EXERCISE DESCRIPTION:
Reproduce everything from the line that contains "there’s an additional" down to the line that contains "Aspiring Financial Experts" in the listing below, word for word and nothing more. Leave the pictures out.

# # # #

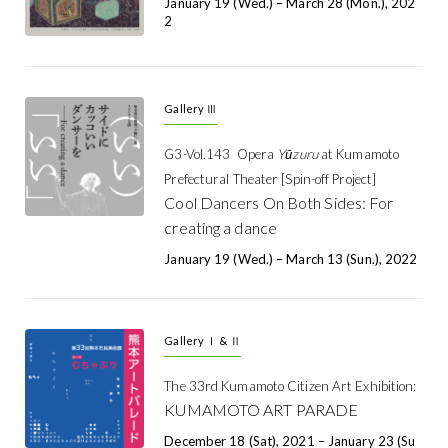
January 19 (Wed.) – March 28 (Mon.), 202
2
Gallery Ⅲ
G3-Vol.143
Opera
Yūzuru
at Kumamoto
Prefectural Theater [Spin-off Project]
Cool Dancers On Both Sides: For
creating a dance
January 19 (Wed.) – March 13 (Sun.), 2022
Gallery Ⅰ & Ⅱ
The 33rd Kumamoto Citizen Art Exhibition:
KUMAMOTO ART PARADE
December 18 (Sat), 2021 – January 23 (Su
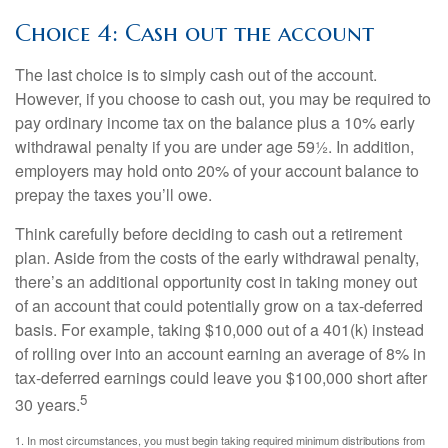
Choice 4: Cash out the account
The last choice is to simply cash out of the account.
However, if you choose to cash out, you may be required to
pay ordinary income tax on the balance plus a 10% early
withdrawal penalty if you are under age 59½. In addition,
employers may hold onto 20% of your account balance to
prepay the taxes you’ll owe.
Think carefully before deciding to cash out a retirement
plan. Aside from the costs of the early withdrawal penalty,
there’s an additional opportunity cost in taking money out
of an account that could potentially grow on a tax-deferred
basis. For example, taking $10,000 out of a 401(k) instead
of rolling over into an account earning an average of 8% in
tax-deferred earnings could leave you $100,000 short after
5
30 years.
1.
In most circumstances, you must begin taking required minimum distributions from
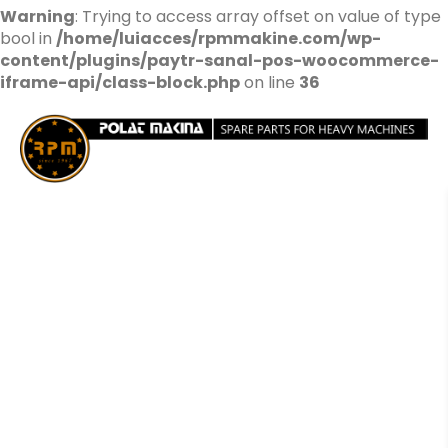
Warning
: Trying to access array offset on value of type
bool in
/home/luiacces/rpmmakine.com/wp-
content/plugins/paytr-sanal-pos-woocommerce-
iframe-api/class-block.php
on line
36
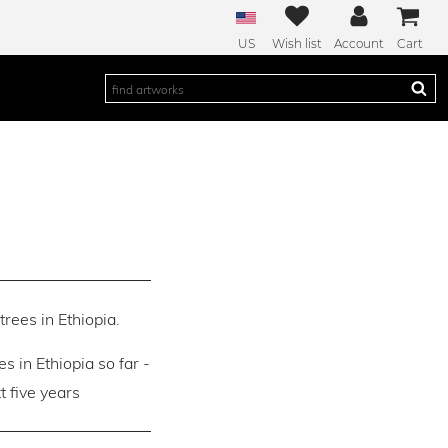
US
Wish list
Account
Cart
trees in Ethiopia.
es in Ethiopia so far -
 five years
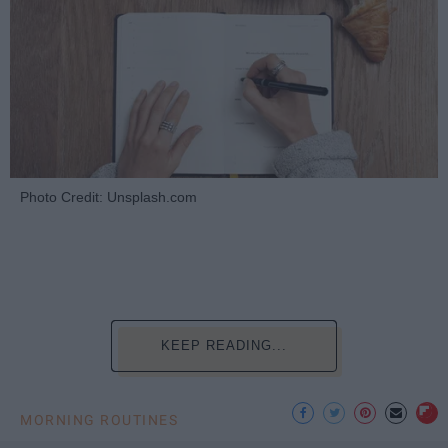
Photo Credit: Unsplash.com
KEEP READING...
MORNING ROUTINES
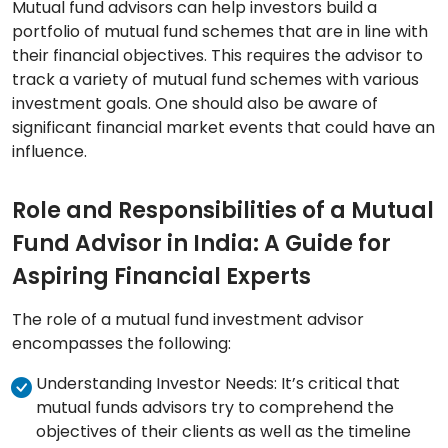
Mutual fund advisors can help investors build a
portfolio of mutual fund schemes that are in line with
their financial objectives. This requires the advisor to
track a variety of mutual fund schemes with various
investment goals. One should also be aware of
significant financial market events that could have an
influence.
Role and Responsibilities of a Mutual
Fund Advisor in India: A Guide for
Aspiring Financial Experts
The role of a mutual fund investment advisor
encompasses the following:
Understanding Investor Needs: It’s critical that
mutual funds advisors try to comprehend the
objectives of their clients as well as the timeline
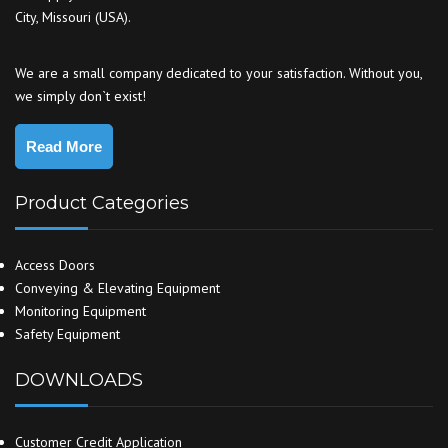
City, Missouri (USA).
We are a small company dedicated to your satisfaction. Without you,
we simply don`t exist!
Read More
Product Categories
Access Doors
Conveying & Elevating Equipment
Monitoring Equipment
Safety Equipment
DOWNLOADS
Customer Credit Application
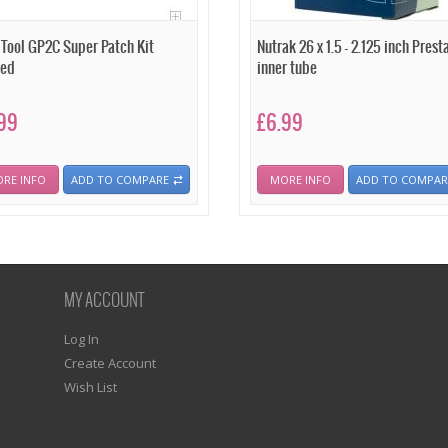
 Tool GP2C Super Patch Kit
Nutrak 26 x 1.5 - 2.125 inch Prest
ded
inner tube
99
£6.99
RE INFO
ADD TO COMPARE
MORE INFO
ADD TO COMPAR
MY ACCOUNT
Log In
Create Account
Wish List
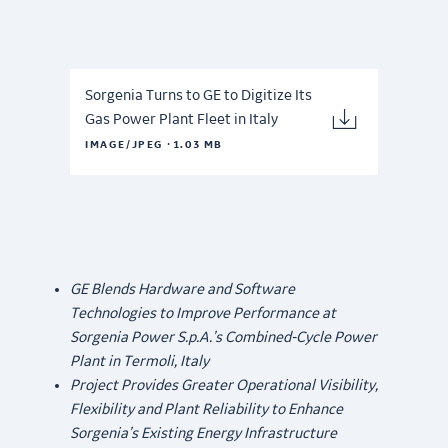
Sorgenia Turns to GE to Digitize Its
Gas Power Plant Fleet in Italy
·
IMAGE/JPEG
1.03 MB
GE Blends Hardware and Software
Technologies to Improve Performance at
Sorgenia Power S.p.A.’s Combined-Cycle Power
Plant in Termoli, Italy
Project Provides Greater Operational Visibility,
Flexibility and Plant Reliability to Enhance
Sorgenia’s Existing Energy Infrastructure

# # # #

EXERCISE RESULT:
there’s an additional opportunity cost in taking money out
of an account that could potentially grow on a tax-deferred
basis. For example, taking $10,000 out of a 401(k) instead
of rolling over into an account earning an average of 8% in
tax-deferred earnings could leave you $100,000 short after
5
30 years.
1.
In most circumstances, you must begin taking required minimum distributions from
Warning
: Trying to access array offset on value of type
bool in
/home/luiacces/rpmmakine.com/wp-
content/plugins/paytr-sanal-pos-woocommerce-
iframe-api/class-block.php
on line
36
US
Wish list
Account
Cart
trees in Ethiopia.
es in Ethiopia so far -
 five years
Photo Credit: Unsplash.com
KEEP READING...
MORNING ROUTINES
Mutual fund advisors can help investors build a
portfolio of mutual fund schemes that are in line with
their financial objectives. This requires the advisor to
track a variety of mutual fund schemes with various
investment goals. One should also be aware of
significant financial market events that could have an
influence.
Role and Responsibilities of a Mutual
Fund Advisor in India: A Guide for
Aspiring Financial Experts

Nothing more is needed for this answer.